• **Dataset excerpts**
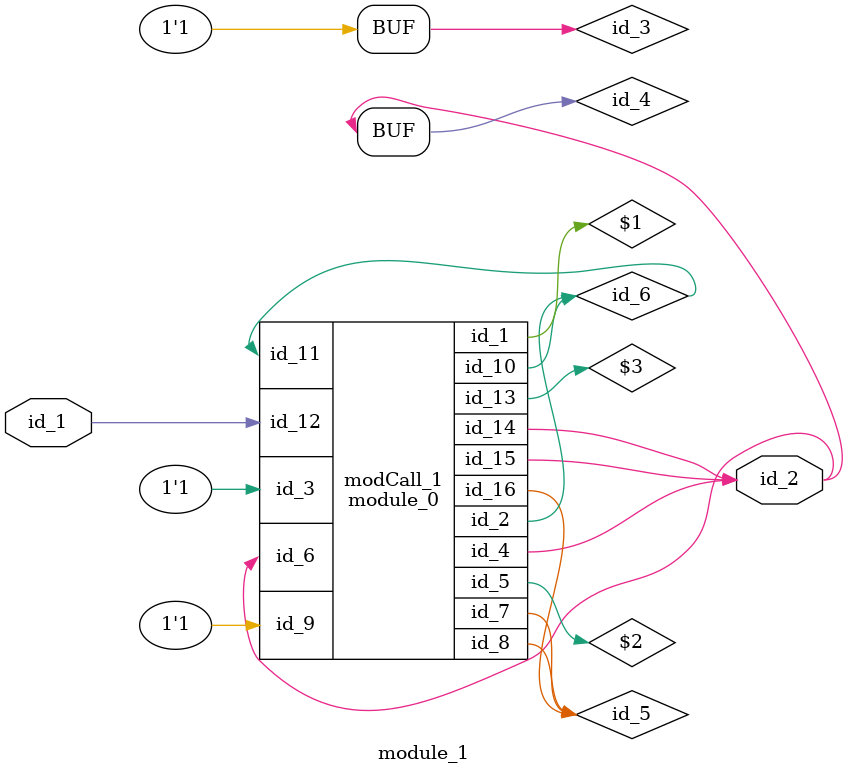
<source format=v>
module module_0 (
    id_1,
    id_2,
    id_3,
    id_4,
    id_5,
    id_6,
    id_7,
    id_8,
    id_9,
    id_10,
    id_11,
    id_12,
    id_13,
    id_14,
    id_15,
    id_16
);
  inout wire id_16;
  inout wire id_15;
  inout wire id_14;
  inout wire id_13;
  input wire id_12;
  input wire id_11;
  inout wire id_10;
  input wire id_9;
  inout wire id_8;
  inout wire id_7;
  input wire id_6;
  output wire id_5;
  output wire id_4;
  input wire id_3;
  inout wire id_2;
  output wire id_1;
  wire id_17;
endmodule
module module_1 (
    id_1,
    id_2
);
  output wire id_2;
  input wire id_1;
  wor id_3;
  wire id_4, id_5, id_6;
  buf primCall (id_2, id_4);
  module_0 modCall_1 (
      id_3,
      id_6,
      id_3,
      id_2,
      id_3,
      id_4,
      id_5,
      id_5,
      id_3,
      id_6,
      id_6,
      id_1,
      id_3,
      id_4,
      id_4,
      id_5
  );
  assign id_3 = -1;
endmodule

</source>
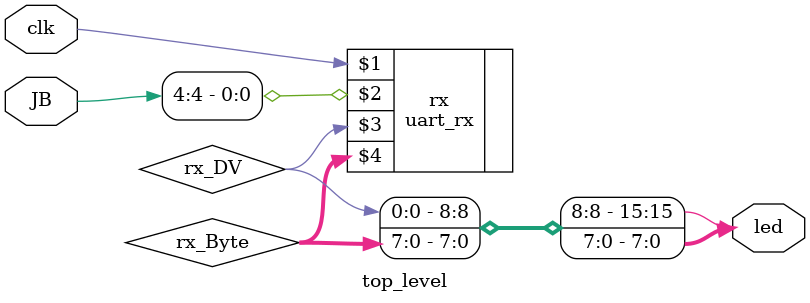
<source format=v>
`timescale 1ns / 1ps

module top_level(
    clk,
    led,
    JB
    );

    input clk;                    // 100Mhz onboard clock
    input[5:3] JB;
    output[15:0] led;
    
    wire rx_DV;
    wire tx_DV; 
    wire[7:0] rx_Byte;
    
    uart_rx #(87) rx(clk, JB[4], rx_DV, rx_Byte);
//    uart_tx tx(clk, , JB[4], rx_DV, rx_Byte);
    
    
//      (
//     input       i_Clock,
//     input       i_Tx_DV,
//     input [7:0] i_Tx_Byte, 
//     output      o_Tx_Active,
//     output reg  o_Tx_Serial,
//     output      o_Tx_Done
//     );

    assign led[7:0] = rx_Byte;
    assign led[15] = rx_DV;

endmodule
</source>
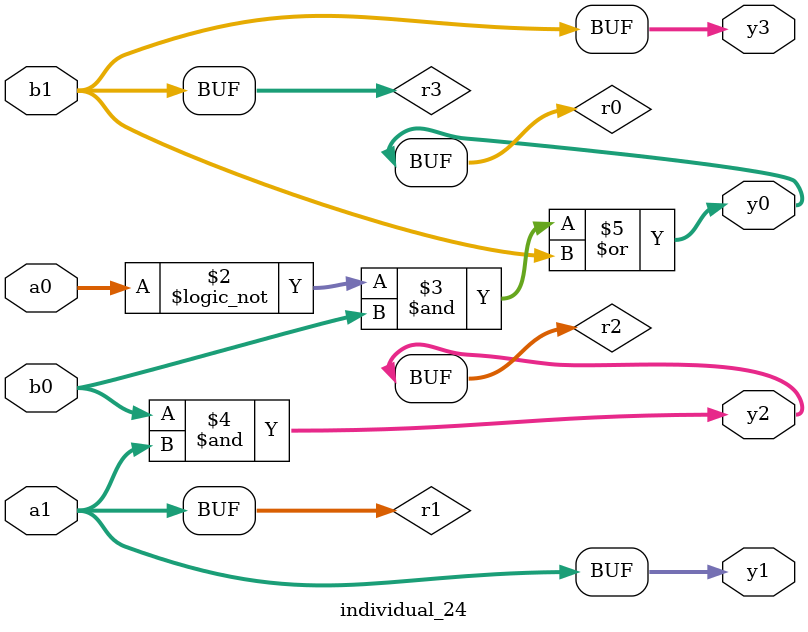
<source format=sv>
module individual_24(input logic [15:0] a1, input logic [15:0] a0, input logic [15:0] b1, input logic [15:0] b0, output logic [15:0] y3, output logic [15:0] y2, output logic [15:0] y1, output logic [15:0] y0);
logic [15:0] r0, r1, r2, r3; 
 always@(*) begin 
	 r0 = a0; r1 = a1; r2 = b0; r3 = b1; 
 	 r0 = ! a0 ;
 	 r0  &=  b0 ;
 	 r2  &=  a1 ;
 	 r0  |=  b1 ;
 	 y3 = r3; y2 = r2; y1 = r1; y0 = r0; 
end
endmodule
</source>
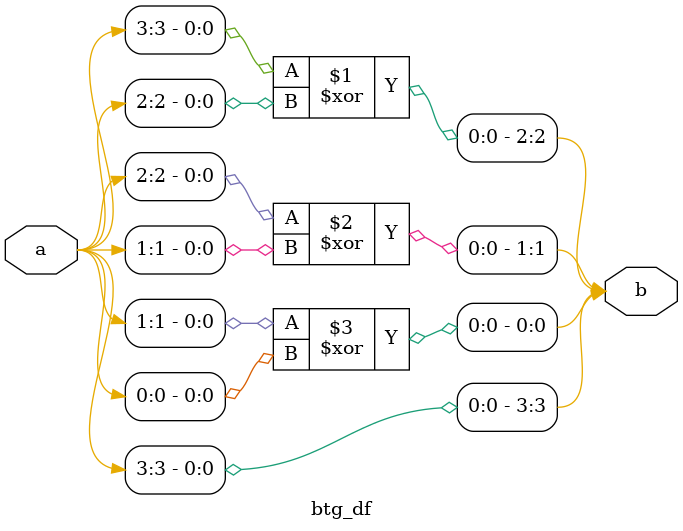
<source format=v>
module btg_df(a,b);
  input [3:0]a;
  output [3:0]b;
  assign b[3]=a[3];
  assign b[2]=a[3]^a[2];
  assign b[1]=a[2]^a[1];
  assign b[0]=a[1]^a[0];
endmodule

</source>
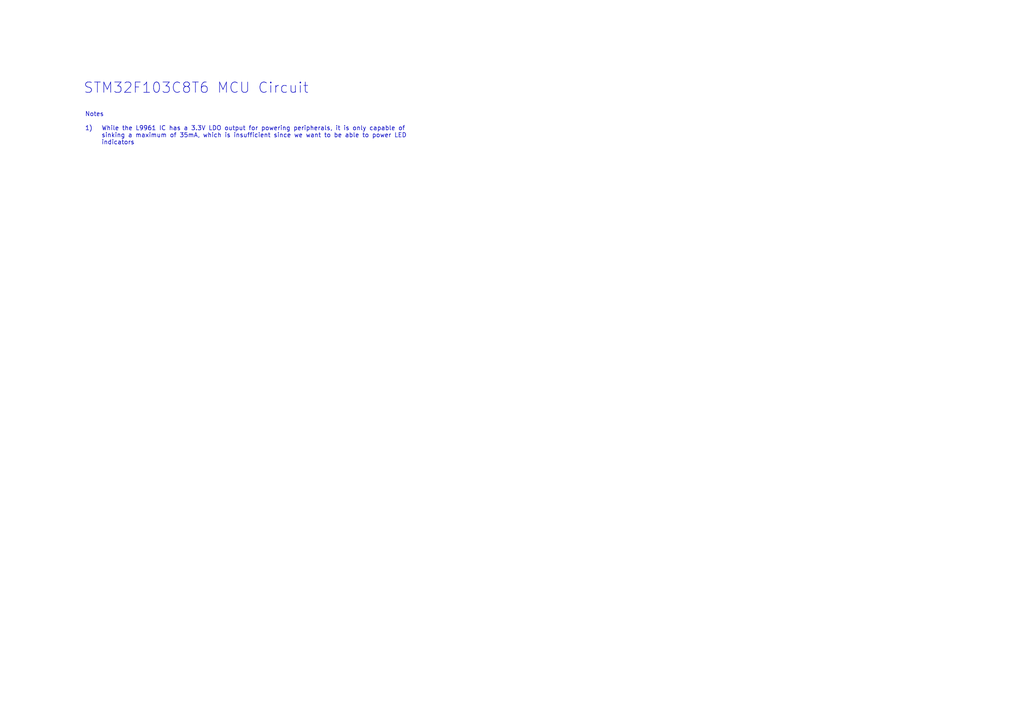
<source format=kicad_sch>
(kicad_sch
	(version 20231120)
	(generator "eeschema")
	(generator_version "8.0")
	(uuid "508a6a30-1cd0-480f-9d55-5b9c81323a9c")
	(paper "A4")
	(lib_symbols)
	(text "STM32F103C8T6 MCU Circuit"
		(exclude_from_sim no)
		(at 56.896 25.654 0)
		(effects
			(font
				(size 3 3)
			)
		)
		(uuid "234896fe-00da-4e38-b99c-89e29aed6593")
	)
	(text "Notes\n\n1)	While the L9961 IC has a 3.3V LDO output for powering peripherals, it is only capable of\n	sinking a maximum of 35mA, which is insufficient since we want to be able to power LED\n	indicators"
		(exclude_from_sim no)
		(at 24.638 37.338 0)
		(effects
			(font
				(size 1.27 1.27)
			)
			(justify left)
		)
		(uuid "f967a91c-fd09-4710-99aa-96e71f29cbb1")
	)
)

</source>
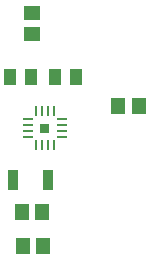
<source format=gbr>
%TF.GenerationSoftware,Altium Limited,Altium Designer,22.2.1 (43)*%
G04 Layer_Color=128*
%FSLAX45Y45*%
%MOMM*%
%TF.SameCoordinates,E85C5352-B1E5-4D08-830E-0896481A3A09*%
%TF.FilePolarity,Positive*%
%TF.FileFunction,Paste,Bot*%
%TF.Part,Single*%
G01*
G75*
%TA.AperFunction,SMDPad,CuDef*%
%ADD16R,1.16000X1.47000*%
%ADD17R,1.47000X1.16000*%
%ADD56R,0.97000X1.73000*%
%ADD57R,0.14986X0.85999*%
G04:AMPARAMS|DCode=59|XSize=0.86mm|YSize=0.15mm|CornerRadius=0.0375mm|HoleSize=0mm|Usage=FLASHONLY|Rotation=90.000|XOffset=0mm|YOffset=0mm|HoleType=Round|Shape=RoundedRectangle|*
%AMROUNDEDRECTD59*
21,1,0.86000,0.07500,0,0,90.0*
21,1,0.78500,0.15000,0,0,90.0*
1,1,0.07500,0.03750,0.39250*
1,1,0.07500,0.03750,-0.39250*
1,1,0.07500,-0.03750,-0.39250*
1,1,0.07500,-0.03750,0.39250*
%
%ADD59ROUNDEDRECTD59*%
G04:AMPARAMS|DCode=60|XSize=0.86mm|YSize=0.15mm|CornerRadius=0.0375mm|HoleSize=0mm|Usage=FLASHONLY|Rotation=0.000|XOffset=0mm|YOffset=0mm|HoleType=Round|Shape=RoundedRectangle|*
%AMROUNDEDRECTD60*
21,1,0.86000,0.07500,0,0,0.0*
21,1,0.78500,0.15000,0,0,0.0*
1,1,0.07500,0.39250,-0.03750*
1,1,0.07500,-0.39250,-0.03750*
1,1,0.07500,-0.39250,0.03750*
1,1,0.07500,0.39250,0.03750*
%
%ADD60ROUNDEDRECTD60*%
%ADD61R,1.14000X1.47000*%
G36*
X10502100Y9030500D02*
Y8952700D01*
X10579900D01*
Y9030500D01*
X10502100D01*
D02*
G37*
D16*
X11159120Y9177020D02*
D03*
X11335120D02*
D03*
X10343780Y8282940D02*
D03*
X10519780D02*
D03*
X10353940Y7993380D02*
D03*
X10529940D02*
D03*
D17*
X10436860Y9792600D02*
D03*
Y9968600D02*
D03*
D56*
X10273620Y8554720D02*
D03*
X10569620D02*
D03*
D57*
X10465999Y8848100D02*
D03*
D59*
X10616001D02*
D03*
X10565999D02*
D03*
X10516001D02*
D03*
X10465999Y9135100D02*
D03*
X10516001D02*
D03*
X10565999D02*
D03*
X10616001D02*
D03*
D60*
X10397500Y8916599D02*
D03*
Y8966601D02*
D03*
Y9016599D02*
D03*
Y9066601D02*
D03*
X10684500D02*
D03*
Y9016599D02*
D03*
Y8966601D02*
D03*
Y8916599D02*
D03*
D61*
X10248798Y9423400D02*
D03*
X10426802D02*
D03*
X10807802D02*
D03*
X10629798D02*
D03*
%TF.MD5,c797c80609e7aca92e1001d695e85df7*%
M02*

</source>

• **How to complete this task**
Repeat the listing above in full, exactly, and omit its pictures.

• **Problem solution**
<source format=v>
module module_0 (
    id_1,
    id_2,
    id_3,
    id_4,
    id_5,
    id_6,
    id_7,
    id_8,
    id_9,
    id_10,
    id_11,
    id_12,
    id_13,
    id_14,
    id_15,
    id_16
);
  inout wire id_16;
  inout wire id_15;
  inout wire id_14;
  inout wire id_13;
  input wire id_12;
  input wire id_11;
  inout wire id_10;
  input wire id_9;
  inout wire id_8;
  inout wire id_7;
  input wire id_6;
  output wire id_5;
  output wire id_4;
  input wire id_3;
  inout wire id_2;
  output wire id_1;
  wire id_17;
endmodule
module module_1 (
    id_1,
    id_2
);
  output wire id_2;
  input wire id_1;
  wor id_3;
  wire id_4, id_5, id_6;
  buf primCall (id_2, id_4);
  module_0 modCall_1 (
      id_3,
      id_6,
      id_3,
      id_2,
      id_3,
      id_4,
      id_5,
      id_5,
      id_3,
      id_6,
      id_6,
      id_1,
      id_3,
      id_4,
      id_4,
      id_5
  );
  assign id_3 = -1;
endmodule

</source>
<source format=v>
`timescale 1ns / 1ps

module top_level(
    clk,
    led,
    JB
    );

    input clk;                    // 100Mhz onboard clock
    input[5:3] JB;
    output[15:0] led;
    
    wire rx_DV;
    wire tx_DV; 
    wire[7:0] rx_Byte;
    
    uart_rx #(87) rx(clk, JB[4], rx_DV, rx_Byte);
//    uart_tx tx(clk, , JB[4], rx_DV, rx_Byte);
    
    
//      (
//     input       i_Clock,
//     input       i_Tx_DV,
//     input [7:0] i_Tx_Byte, 
//     output      o_Tx_Active,
//     output reg  o_Tx_Serial,
//     output      o_Tx_Done
//     );

    assign led[7:0] = rx_Byte;
    assign led[15] = rx_DV;

endmodule
</source>
<source format=sv>
module individual_24(input logic [15:0] a1, input logic [15:0] a0, input logic [15:0] b1, input logic [15:0] b0, output logic [15:0] y3, output logic [15:0] y2, output logic [15:0] y1, output logic [15:0] y0);
logic [15:0] r0, r1, r2, r3; 
 always@(*) begin 
	 r0 = a0; r1 = a1; r2 = b0; r3 = b1; 
 	 r0 = ! a0 ;
 	 r0  &=  b0 ;
 	 r2  &=  a1 ;
 	 r0  |=  b1 ;
 	 y3 = r3; y2 = r2; y1 = r1; y0 = r0; 
end
endmodule
</source>
<source format=v>
module btg_df(a,b);
  input [3:0]a;
  output [3:0]b;
  assign b[3]=a[3];
  assign b[2]=a[3]^a[2];
  assign b[1]=a[2]^a[1];
  assign b[0]=a[1]^a[0];
endmodule

</source>
<source format=kicad_sch>
(kicad_sch
	(version 20231120)
	(generator "eeschema")
	(generator_version "8.0")
	(uuid "508a6a30-1cd0-480f-9d55-5b9c81323a9c")
	(paper "A4")
	(lib_symbols)
	(text "STM32F103C8T6 MCU Circuit"
		(exclude_from_sim no)
		(at 56.896 25.654 0)
		(effects
			(font
				(size 3 3)
			)
		)
		(uuid "234896fe-00da-4e38-b99c-89e29aed6593")
	)
	(text "Notes\n\n1)	While the L9961 IC has a 3.3V LDO output for powering peripherals, it is only capable of\n	sinking a maximum of 35mA, which is insufficient since we want to be able to power LED\n	indicators"
		(exclude_from_sim no)
		(at 24.638 37.338 0)
		(effects
			(font
				(size 1.27 1.27)
			)
			(justify left)
		)
		(uuid "f967a91c-fd09-4710-99aa-96e71f29cbb1")
	)
)

</source>
<source format=gbr>
%TF.GenerationSoftware,Altium Limited,Altium Designer,22.2.1 (43)*%
G04 Layer_Color=128*
%FSLAX45Y45*%
%MOMM*%
%TF.SameCoordinates,E85C5352-B1E5-4D08-830E-0896481A3A09*%
%TF.FilePolarity,Positive*%
%TF.FileFunction,Paste,Bot*%
%TF.Part,Single*%
G01*
G75*
%TA.AperFunction,SMDPad,CuDef*%
%ADD16R,1.16000X1.47000*%
%ADD17R,1.47000X1.16000*%
%ADD56R,0.97000X1.73000*%
%ADD57R,0.14986X0.85999*%
G04:AMPARAMS|DCode=59|XSize=0.86mm|YSize=0.15mm|CornerRadius=0.0375mm|HoleSize=0mm|Usage=FLASHONLY|Rotation=90.000|XOffset=0mm|YOffset=0mm|HoleType=Round|Shape=RoundedRectangle|*
%AMROUNDEDRECTD59*
21,1,0.86000,0.07500,0,0,90.0*
21,1,0.78500,0.15000,0,0,90.0*
1,1,0.07500,0.03750,0.39250*
1,1,0.07500,0.03750,-0.39250*
1,1,0.07500,-0.03750,-0.39250*
1,1,0.07500,-0.03750,0.39250*
%
%ADD59ROUNDEDRECTD59*%
G04:AMPARAMS|DCode=60|XSize=0.86mm|YSize=0.15mm|CornerRadius=0.0375mm|HoleSize=0mm|Usage=FLASHONLY|Rotation=0.000|XOffset=0mm|YOffset=0mm|HoleType=Round|Shape=RoundedRectangle|*
%AMROUNDEDRECTD60*
21,1,0.86000,0.07500,0,0,0.0*
21,1,0.78500,0.15000,0,0,0.0*
1,1,0.07500,0.39250,-0.03750*
1,1,0.07500,-0.39250,-0.03750*
1,1,0.07500,-0.39250,0.03750*
1,1,0.07500,0.39250,0.03750*
%
%ADD60ROUNDEDRECTD60*%
%ADD61R,1.14000X1.47000*%
G36*
X10502100Y9030500D02*
Y8952700D01*
X10579900D01*
Y9030500D01*
X10502100D01*
D02*
G37*
D16*
X11159120Y9177020D02*
D03*
X11335120D02*
D03*
X10343780Y8282940D02*
D03*
X10519780D02*
D03*
X10353940Y7993380D02*
D03*
X10529940D02*
D03*
D17*
X10436860Y9792600D02*
D03*
Y9968600D02*
D03*
D56*
X10273620Y8554720D02*
D03*
X10569620D02*
D03*
D57*
X10465999Y8848100D02*
D03*
D59*
X10616001D02*
D03*
X10565999D02*
D03*
X10516001D02*
D03*
X10465999Y9135100D02*
D03*
X10516001D02*
D03*
X10565999D02*
D03*
X10616001D02*
D03*
D60*
X10397500Y8916599D02*
D03*
Y8966601D02*
D03*
Y9016599D02*
D03*
Y9066601D02*
D03*
X10684500D02*
D03*
Y9016599D02*
D03*
Y8966601D02*
D03*
Y8916599D02*
D03*
D61*
X10248798Y9423400D02*
D03*
X10426802D02*
D03*
X10807802D02*
D03*
X10629798D02*
D03*
%TF.MD5,c797c80609e7aca92e1001d695e85df7*%
M02*

</source>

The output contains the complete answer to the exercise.